Published in the December 10, 2019 edition.


WAKEFIELD – Candace Linehan of Oak Street is the newest member of the Board of Health. The nurse practitioner was appointed by a unanimous 9-0 vote at a joint meeting of the Board of Health and Town Council last night to fill the slot vacated by the resignation of Alison Mehlman.

Under Massachusetts General Laws, when mid-term vacancies occur on an elected municipal board, “the selectmen, with the remaining member or members of such board, shall, after one week’s notice, fill such vacancy by roll call vote.”

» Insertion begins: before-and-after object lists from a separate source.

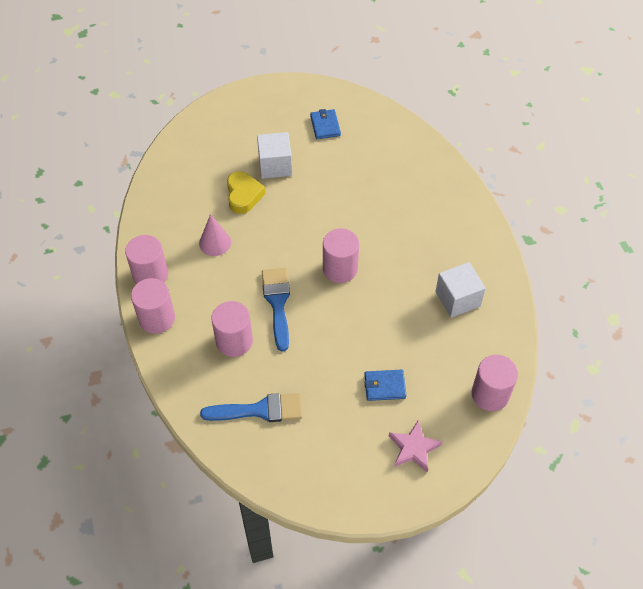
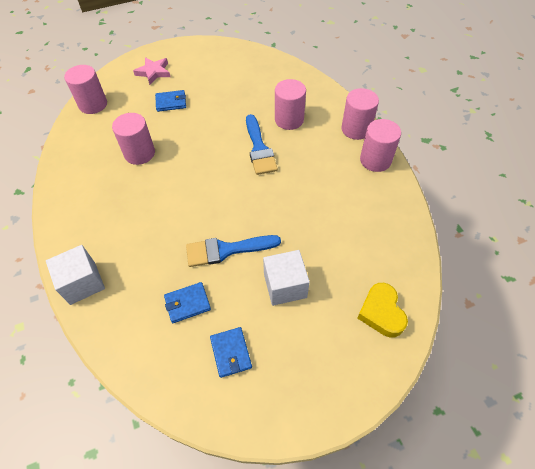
camera: 175 degrees right, 0 degrees up
(215, 242) = (327, 193): pink cone -> none
(243, 195) = (312, 245): yellow heart -> yellow heart (381, 312)
(259, 410) = (261, 82): blue brush -> blue brush (227, 250)
(340, 269) = (206, 181): pink cylinder -> pink cylinder (139, 153)
(359, 160) = (187, 303): none -> blue wallet
(457, 299) = (103, 166): white cube -> white cube (82, 283)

Board of Health Chair Laurel Gourville and board member Elaine Silva told the Town Council last night that they had interviewed all five applicants to fill the position: Linehan, Thomas Marchant, Anita Loughlin, Mary Lareau and Katherine Messenger. They were impressed with the qualifications of all five candidates, Gourville and Silva told the Town Council, but felt that Linehan was the best fit at this time.

Gourville noted that “social determinants” of health, including behavioral and substance abuse issues, are growing concerns locally and in public health generally. Linehan’s work with vulnerable populations and the fact that she speaks several languages, including Spanish and Portuguese, were seen as particular strengths.

Linehan currently holds the position of Family Nurse Practitioner at East Boston Neighborhood Health Center. She has a master’s degree in Public Health with a concentration in health policy and management from Boston University. She earned her master’s degree in Nursing from Regis College.

In her letter of application to fill the position on the Board of Health, Linehan outlined her reasons for seeking the position.

“I have two young daughters and, as you can imagine, their health and well-being are of the highest importance to me,” she wrote. “I would like to contribute to making Wakefield a healthy and safe place for them and for all residents. I also hope to ensure that the needs of Wakefield’s most vulnerable populations are acknowledged and understood by the Board of Health. I would value the opportunity to collaborate with other board members and apply my primary care experience to population management, wellness promotion and environmental protection.”

Linehan will serve until next April’s Town Election. At that point, she may run for election.

The occasion of last night’s appointment also served as an opportunity to discuss expanding the size of the currently three-member Board of Health.

Ann Santos, who served several terms on the Board of Health before being elected to the Town Council, noted that the role of the Board of Health has grown tremendously in the years since she was on the board. However, it would require a change to the Town Charter to increase the size of the Board of Health to five members.

Silva, a retired school nurse with a background in public health, agreed that the field has grown tremendously and policies have to change constantly to keep pace. She said that the varied backgrounds that a larger board could bring to the table would be valuable.

Town Counsel Thomas Mullen was asked what the legal requirements would be to expand the size of the Board of Health.

First, Town Meeting would have to vote by two-thirds majority to place the proposal on the ballot at the next Town Election, Mullen explained. Then, information would have to be sent to every household explaining the ballot proposal.

Town Councilor Mehreen Butt pointed out that in the last few election cycles, there has been competition for Board of Health positions. That show of interest in the board argued for expanding its membership, she said.

Gourville said that she hoped that the remaining four applicants would continue their interest in the Board of Health and perhaps consider getting involved with one of the Health Department’s initiatives such as WAKE-UP (substance abuse prevention) or Mass in Motion.